Prabhakar — who works six days a week open to close — and two servers were burning the candle at both ends trying to serve three times the amount of customers.
Inspired by restaurants like Sushi Train and Asian Tik Tok videos featuring food delivery robots, Prabhakar began toying with the idea of a robot in his own restaurant. Four months later, Singam entered into the equation.
Onboarding the robot was relatively simple, Prabhakar says. Singam took just 45 minutes to train. Prabhakar mapped out the layout of the restaurant and numbered each of the tables. The robot just needed to learn the landscape.
Once an order is completed in the kitchen, Prabhakar or his two other employees put the food on the trays and enter the number of the table that ordered it. From there, it’s all eyes on Singam. Countless customers “Ooo” and “Ahhh”, taking pictures and videos of the bot as it glides through the room with swagger never before seen from a food deliverer.
“It’s like something out of the Jetson’s,” says one customer. “I never thought I would see something like this in Tennessee.”
Prabhakar says there are plenty of others who share in the customer’s reaction. The robot has unintentionally become 615chuTNey’s greatest advertisement.
“I saw the robot on my friend’s Instagram story,” says another patron. “I’ve never even had Indian food before, but I wanted to see to the robot.”
The electronic worker is not designed to deliver liquids, but each of its four trays can hold up to 22lbs of food. During the time that Singam can deliver food to four tables, Prabhakar and his team can bus a table, prepare food and bring drinks to two other tables. He adds that Singam is especially helpful on lunch buffet days (Friday, Saturday, Sunday), delivering bread to customers as he and his team tend to customers and cook in the kitchen.
The owner is so pleased with Singam’s performance, he is considering adding another autonomous employee — a bot bus boy.
While Singam is the most obvious and popular example of technology in the restaurant, Prabhakar also utilizes QR codes for ordering.
“This gives me and the front staff more time to interact with guests about anything and everything other than food,” Prabhakarsays. “After all, every business is all about building relationships.”
Once the order is placed, the kitchen gets to start working on the order and the food comes out on time. The guest on the other hand, he adds, has an option to stay as long as they want and order more food or leave, once they are ready to go.
Prabhakar thinks technology and robots in restaurants are a “foregone conclusion” and compared automation in restaurants to the automation of factories, saying food service has “lagged greatly behind other industries.”

**Entries shown:**
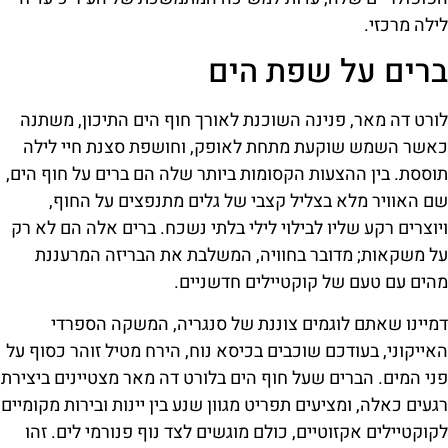
לילה מרכזי.
ברים על שפת הים
לורט דה מאר, פנינה השוכנת לאורך חוף הים התיכון, משתנה
כאשר השמש שוקעת מתחת לאופק, וחושפת סצנת חיי לילה
תוססת. בין ההצעות הקסומות ביותר שלה הם ברים על חוף הים,
שם האוויר מלא בצליל קצבי של גלים מתנפצים על החוף,
ויוצרים רקע שליו לבילוי לילי בלתי נשכח. ברים אלה הם לא רק
על משקאות; מדובר בחוויה, המשלבת את הבריזה המרעננת
מהים עם טעם של קוקטיילים חדשניים.
דמיינו שאתם לוגמים צוננת של סנגריה, המשקה הספרדי
האייקוני, בעודכם שוכבים בכיסא נוח, הירח מטיל זוהר כסוף על
פני המים. הברים שעל חוף הים בלורט דה מאר מצטיינים ביצירת
רגעים כאלה, ומציעים תפריט מגוון שנע בין יינות ובירות מקומיים
לקוקטיילים אקזוטיים, כולם מוגשים לצד נוף פנורמי לים. זהו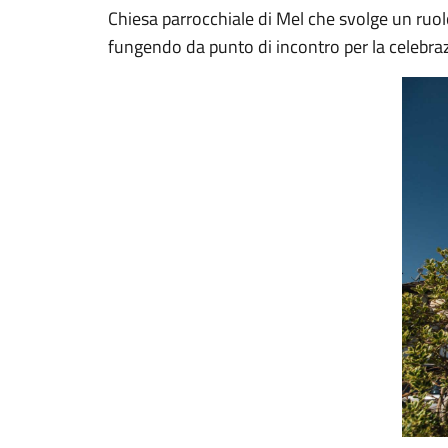
Chiesa parrocchiale di Mel che svolge un ruolo
fungendo da punto di incontro per la celebrazi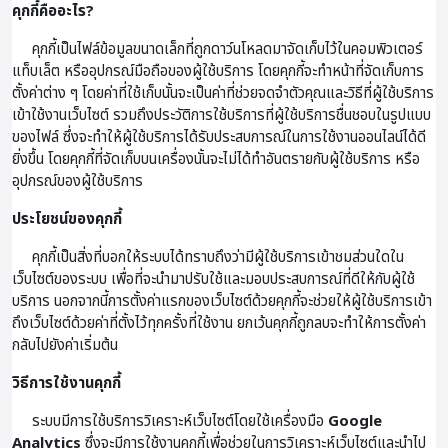
คุกกี้คืออะไร?
คุกกี้เป็นไฟล์ข้อมูลขนาดเล็กที่ถูกดาว์นโหลดมาจัดเก็บไว้ในคอมพิวเตอร์
แท็บเล็ต หรืออุปกรณ์มือถือของผู้ใช้บริการ โดยคุกกี้จะทำหน้าที่จัดเก็บการ
ตั้งค่าต่าง ๆ โดยค่าที่ใช้เก็บนั้นจะเป็นค่าที่ช่วยจดจำตัวคุณและวิธีที่ผู้ใช้บริการ
เข้าใช้งานเว็บไซต์ รวมถึงประวัติการใช้บริการที่ผู้ใช้บริการชื่นชอบในรูปแบบ
ของไฟล์ ซึ่งจะทำให้ผู้ใช้บริการได้รับประสบการณ์ในการใช้งานออนไลน์ได้ดี
ยิ่งขึ้น โดยคุกกี้ที่จัดเก็บบนเครื่องนั้นจะไม่ได้ทำอันตรายกับผู้ใช้บริการ หรือ
อุปกรณ์ของผู้ใช้บริการ
ประโยชน์ของคุกกี้
คุกกี้เป็นสิ่งที่บอกให้ระบบได้ทราบถึงว่ามีผู้ใช้บริการเข้าชมส่วนใดใน
เว็บไซต์ของระบบ เพื่อที่จะนำมาปรับใช้และมอบประสบการณ์ที่ดีให้กับผู้ใช้
บริการ นอกจากนี้การตั้งค่าแรกของเว็บไซต์ด้วยคุกกี้จะช่วยให้ผู้ใช้บริการเข้า
ถึงเว็บไซต์ด้วยค่าที่ตั้งไว้ทุกครั้งที่ใช้งาน ยกเว้นคุกกี้ถูกลบจะทำให้การตั้งค่า
กลับไปยังค่าเริ่มต้น
วิธีการใช้งานคุกกี้
ระบบมีการใช้บริการวิเคราะห์เว็บไซต์โดยใช้เครื่องมือ
Google
Analytics
ซึ่งจะมีการใช้งานคุกกี้เพื่อช่วยในการวิเคราะห์เว็บไซต์และนำไป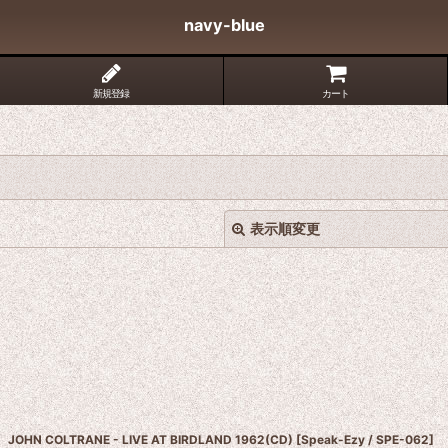
navy-blue
新規登録
カート
表示順変更
絞り込む
JOHN COLTRANE - LIVE AT BIRDLAND 1962(CD)
[
Speak-Ezy / SPE-062
]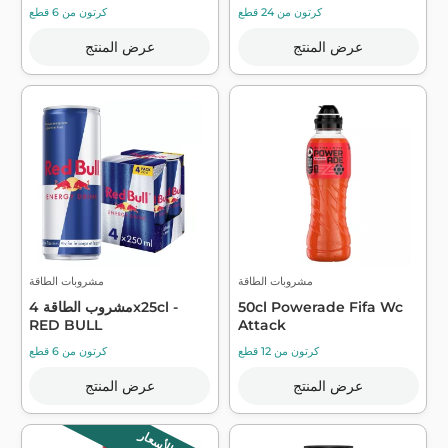
كرتون من 24 قطع
كرتون من 6 قطع
عرض المنتج
عرض المنتج
مشروبات الطاقة
مشروبات الطاقة
50cl Powerade Fifa Wc
مشروب الطاقة 4x25cl -
RED BULL
Attack
كرتون من 12 قطع
كرتون من 6 قطع
عرض المنتج
عرض المنتج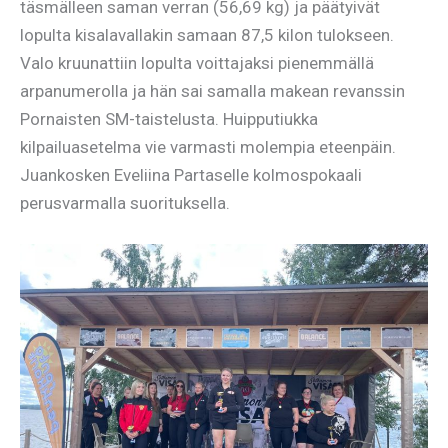
täsmälleen saman verran (56,69 kg) ja päätyivät
lopulta kisalavallakin samaan 87,5 kilon tulokseen.
Valo kruunattiin lopulta voittajaksi pienemmällä
arpanumerolla ja hän sai samalla makean revanssin
Pornaisten SM-taistelusta. Huipputiukka
kilpailuasetelma vie varmasti molempia eteenpäin.
Juankosken Eveliina Partaselle kolmospokaali
perusvarmalla suorituksella.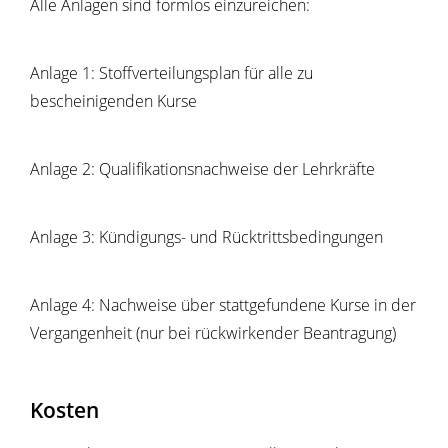
Alle Anlagen sind formlos einzureichen:
Anlage 1: Stoffverteilungsplan für alle zu
bescheinigenden Kurse
Anlage 2: Qualifikationsnachweise der Lehrkräfte
Anlage 3: Kündigungs- und Rücktrittsbedingungen
Anlage 4: Nachweise über stattgefundene Kurse in der
Vergangenheit (nur bei rückwirkender Beantragung)
Kosten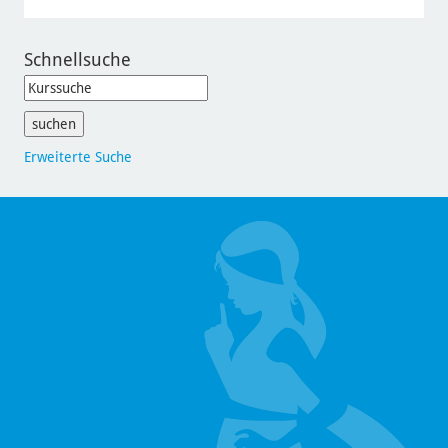
Schnellsuche
Erweiterte Suche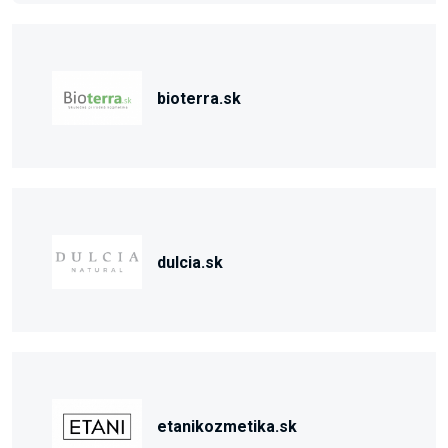
bioterra.sk
dulcia.sk
etanikozmetika.sk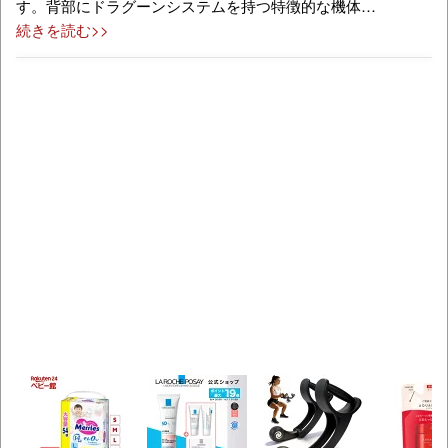
す。背部にドラグーンシステムを持つ特徴的な機体…
続きを読む>>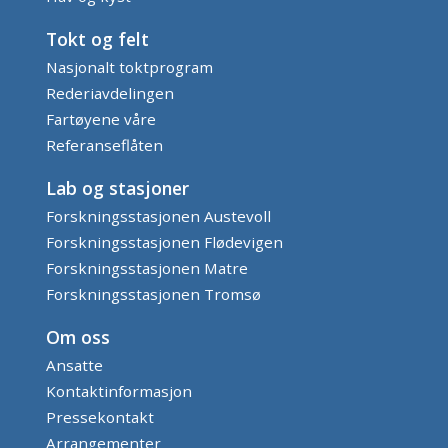
Tokt og felt
Nasjonalt toktprogram
Rederiavdelingen
Fartøyene våre
Referanseflåten
Lab og stasjoner
Forskningsstasjonen Austevoll
Forskningsstasjonen Flødevigen
Forskningsstasjonen Matre
Forskningsstasjonen Tromsø
Om oss
Ansatte
Kontaktinformasjon
Pressekontakt
Arrangementer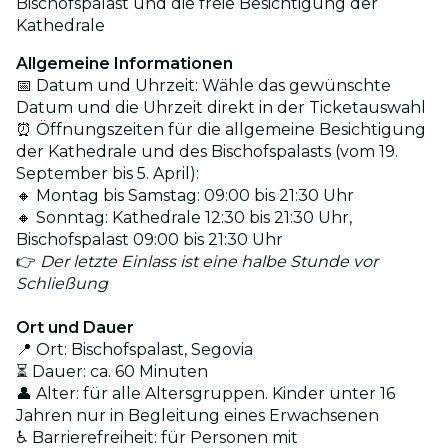
Bischofspalast und die freie Besichtigung der
Kathedrale
Allgemeine Informationen
📅 Datum und Uhrzeit: Wähle das gewünschte
Datum und die Uhrzeit direkt in der Ticketauswahl
⏰ Öffnungszeiten für die allgemeine Besichtigung
der Kathedrale und des Bischofspalasts (vom 19.
September bis 5. April):
🔸 Montag bis Samstag: 09:00 bis 21:30 Uhr
🔸 Sonntag: Kathedrale 12:30 bis 21:30 Uhr,
Bischofspalast 09:00 bis 21:30 Uhr
👉
Der letzte Einlass ist eine halbe Stunde vor
Schließung
Ort und Dauer
📍 Ort: Bischofspalast, Segovia
⏳ Dauer: ca. 60 Minuten
👤 Alter: für alle Altersgruppen. Kinder unter 16
Jahren nur in Begleitung eines Erwachsenen
♿ Barrierefreiheit: für Personen mit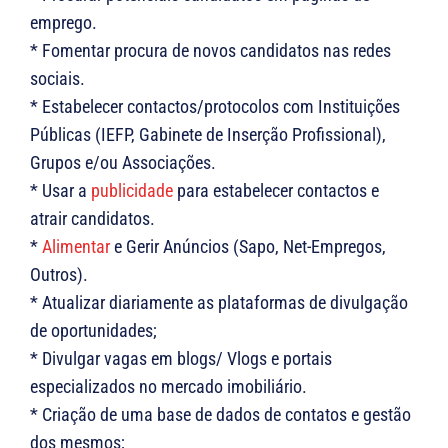
emprego.
* Fomentar procura de novos candidatos nas redes
sociais.
* Estabelecer contactos/protocolos com Instituições
Públicas (IEFP, Gabinete de Inserção Profissional),
Grupos e/ou Associações.
* Usar a
publicidade
para estabelecer contactos e
atrair candidatos.
*
Alimentar
e Gerir Anúncios (Sapo, Net-Empregos,
Outros).
* Atualizar diariamente as plataformas de divulgação
de oportunidades;
* Divulgar vagas em blogs/ Vlogs e portais
especializados no mercado imobiliário.
* Criação de uma base de dados de contatos e gestão
dos mesmos;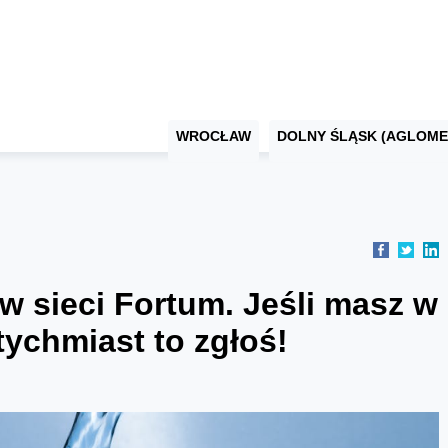
WROCŁAW
DOLNY ŚLĄSK (AGLOME
w sieci Fortum. Jeśli masz w
ychmiast to zgłoś!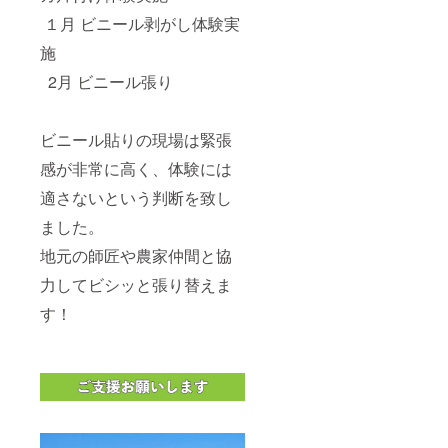
続けま
１月 ビニール剥がし体験実
す。 提
供方
施
法：
zoomに
2月 ビニール張り
て行い
ます。
時間：
ビニール貼りの現場は緊張
90分 日
時：
感が非常に高く、体験には
メール
にて日
適さないという判断を致し
時のご
相談を
ました。
いたし
地元の師匠や農家仲間と協
ます。
概ね11
力してビシッと張り替えま
月〜12
月中。
す！
対象
者：慣
行農法
を行う
農家。
新規就
農希望
者。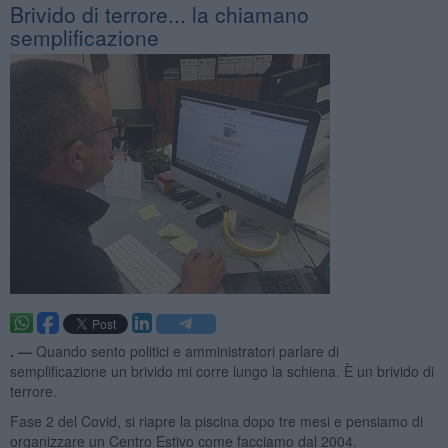
Brivido di terrore... la chiamano
semplificazione
. —
Quando sento politici e amministratori parlare di
semplificazione un brivido mi corre lungo la schiena. È un brivido di
terrore.
Fase 2 del Covid, si riapre la piscina dopo tre mesi e pensiamo di
organizzare un Centro Estivo come facciamo dal 2004.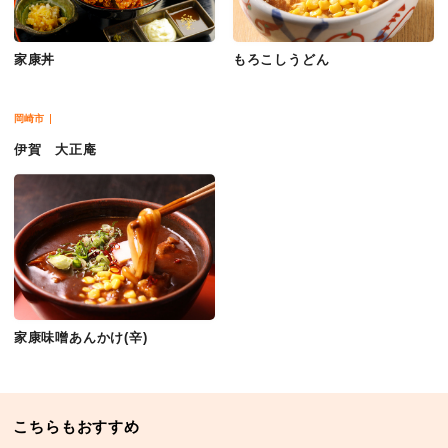
家康丼
もろこしうどん
岡崎市
伊賀 大正庵
家康味噌あんかけ(辛)
こちらもおすすめ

**What you should do:**
According to the passage about the restaurant robot Singam, how much food can each of its trays hold?

**Task response:**
Each of its four trays can hold up to 22 lbs of food.